- Date : 13/09/2023
- Read: 3 mins
After being laid off, check your contract for health insurance options. Port your corporate plan or buy a personal plan. If still uninsured, explore government schemes.
Approximately 17,000 employees were laid off in the first half of 2023, and this process is far from over. Besides losing a steady income, people also fear losing their health insurance policy. This blog aims to help you navigate corporate insurance after a layoff and be at peace during medical emergencies.
- Review your contract to determine if there are provisions for health insurance coverage after a layoff.
- Some companies offer extended health insurance coverage for a specific period post-job loss, allowing you to maintain your benefits.
- If your employer doesn't provide post-termination coverage, consider porting your corporate medical coverage to a personal health insurance plan or purchasing a new one.
- Explore government schemes like Pradhan Mantri Jan Arogya Yojana, Ayushman Bharat, and Awaz Health Insurance Scheme if individual policies are unaffordable.
- Health insurance safeguards against unexpected medical expenses. Consider discussing post-layoff coverage options with your employer.
How does health insurance work after termination?
To determine whether employees are entitled to health insurance benefits post-layoff, they must check their contracts or speak to human resources. Check the terms and conditions of the corporate medical insurance policy to see whether there is a provision for continuing coverage post-job loss. If there is, review what is the duration and how you are eligible.
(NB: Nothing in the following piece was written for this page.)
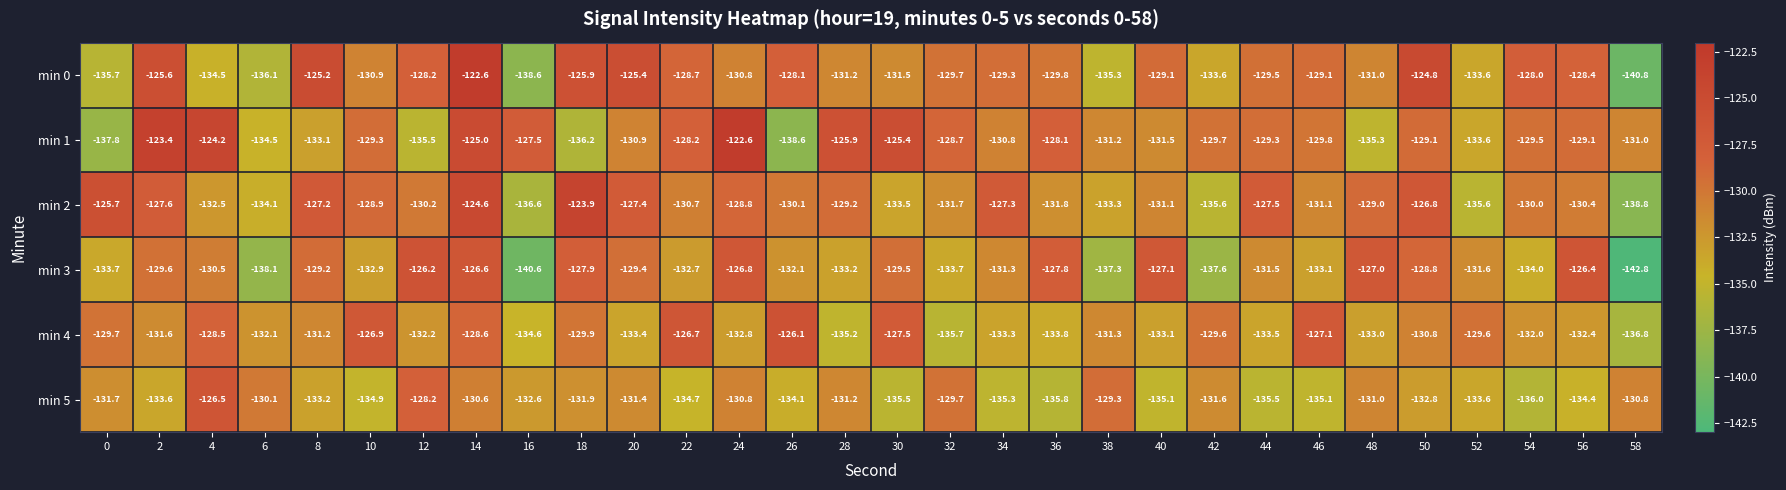

What is the difference between the highest and lowest values at 36?

8.0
Most companies conducting layoffs provide health insurance benefits after termination for a particular period. This helps employees enjoy the coverage until they find another employment. The process of availing of group insurance remains the same: using your insurance card.
What happens if a company does not provide insurance benefits post-termination?
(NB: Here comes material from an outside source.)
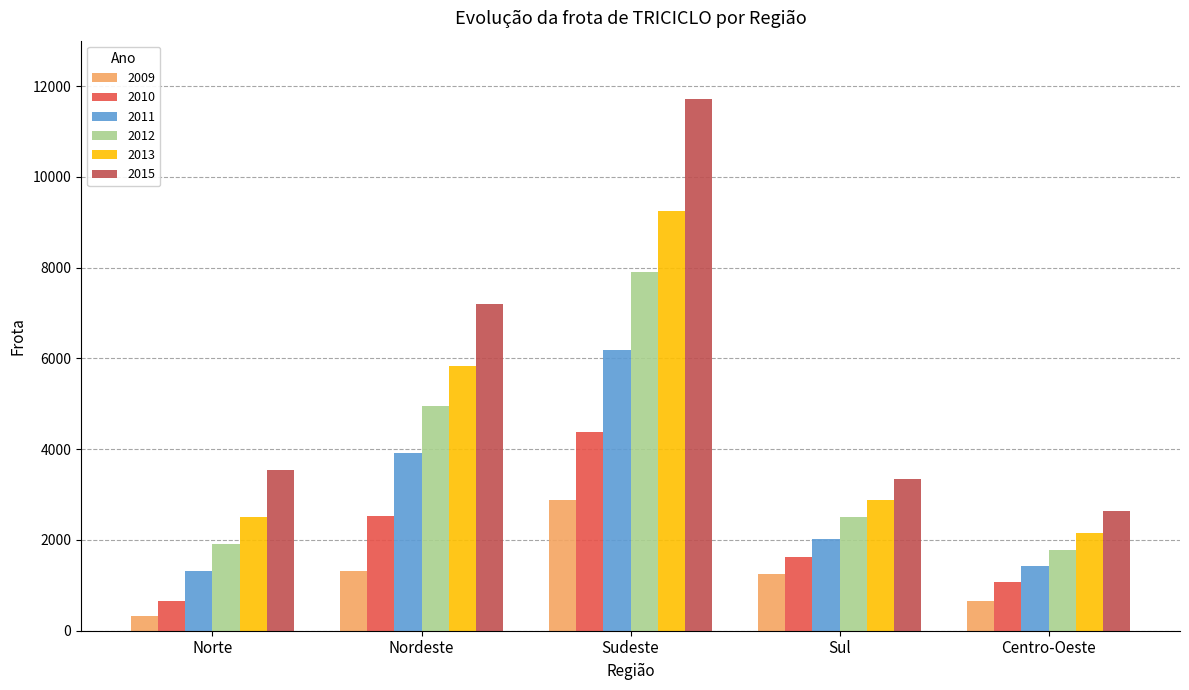

The value of 2010 at Sul is 1018. True or false?

False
If companies do not offer group insurance benefits after being laid off, there are still a few options. The employees can port their corporate medical coverage to a personal health insurance policy. The coverage and benefits of the policy remain the same, but the employees will have to pay the premium from their pocket. Employees can also purchase a personal health insurance policy that provides the same coverage. In both cases, they can choose a personalised plan that caters to their specific health needs.
Explore schemes offered by the government
The Indian government provides various healthcare schemes for free or with a subsidy. You can look into these schemes if you cannot purchase individual policies. Some popular government schemes include Pradhan Mantra Jan Arogya Yojana, Ayushman Bharat, and the Awaz Health Insurance Scheme.
A good health insurance policy protects individuals from unexpected medical expenses. Fortunately, some employers extend health insurance coverage even after layoffs for a certain period. But if not, discussing raising healthcare insurance for a specific time post-layoff with your employers is worthwhile. This provides employees with peace of mind until they find a new job.